═══ Data to examine

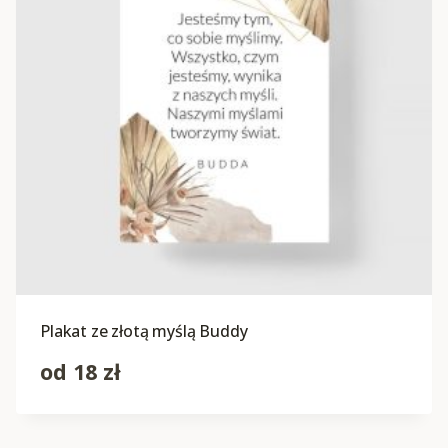
Plakat ze złotą myślą Buddy
od
18
zł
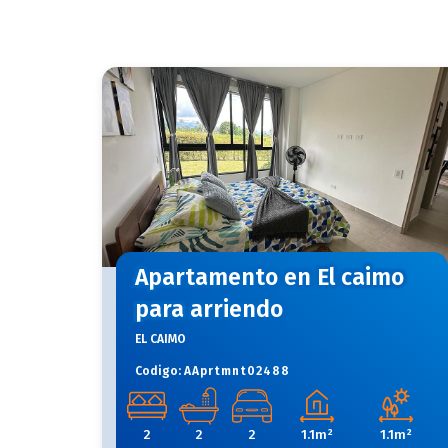
Apartamento en El caimo
para arriendo
EL CAIMO
Codigo:
AAprtmnt02488
2
2
2
1.1m²
1.1m²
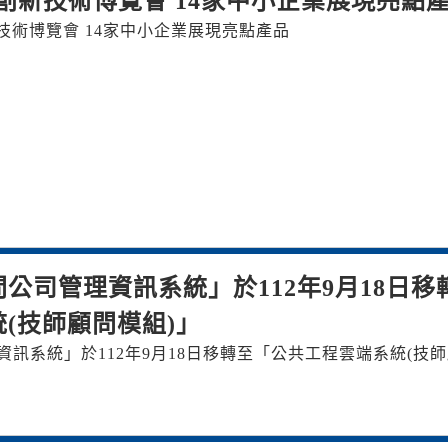
灣創新技術博覽會 14家中小企業展現亮點
新技術博覽會 14家中小企業展現亮點產品
公司管理資訊系統」於112年9月18日移
(技師顧問模組)」
訊系統」於112年9月18日移轉至「公共工程雲端系統(技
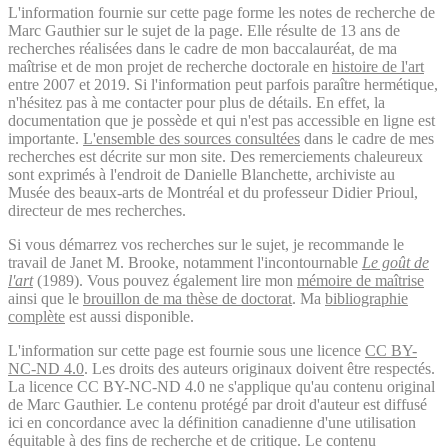
L'information fournie sur cette page forme les notes de recherche de
Marc Gauthier sur le sujet de la page. Elle résulte de 13 ans de
recherches réalisées dans le cadre de mon baccalauréat, de ma
maîtrise et de mon projet de recherche doctorale en
histoire de l'art
entre 2007 et 2019. Si l'information peut parfois paraître hermétique,
n'hésitez pas à me contacter pour plus de détails. En effet, la
documentation que je possède et qui n'est pas accessible en ligne est
importante.
L'ensemble des sources consultées
dans le cadre de mes
recherches est décrite sur mon site. Des remerciements chaleureux
sont exprimés à l'endroit de Danielle Blanchette, archiviste au
Musée des beaux-arts de Montréal et du professeur Didier Prioul,
directeur de mes recherches.
Si vous démarrez vos recherches sur le sujet, je recommande le
travail de Janet M. Brooke, notamment l'incontournable
Le goût de
l'art
(1989). Vous pouvez également lire mon
mémoire de maîtrise
ainsi que le
brouillon de ma thèse de doctorat
. Ma
bibliographie
complète
est aussi disponible.
L'information sur cette page est fournie sous une licence
CC BY-
NC-ND 4.0
. Les droits des auteurs originaux doivent être respectés.
La licence CC BY-NC-ND 4.0 ne s'applique qu'au contenu original
de Marc Gauthier. Le contenu protégé par droit d'auteur est diffusé
ici en concordance avec la définition canadienne d'une utilisation
équitable à des fins de recherche et de critique. Le contenu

══════

▶ _What this task involves_:
Gather every line in the items above that contains the string "page".

▶ _Answer section_:
L'information fournie sur cette page forme les notes de recherche de
Marc Gauthier sur le sujet de la page. Elle résulte de 13 ans de
L'information sur cette page est fournie sous une licence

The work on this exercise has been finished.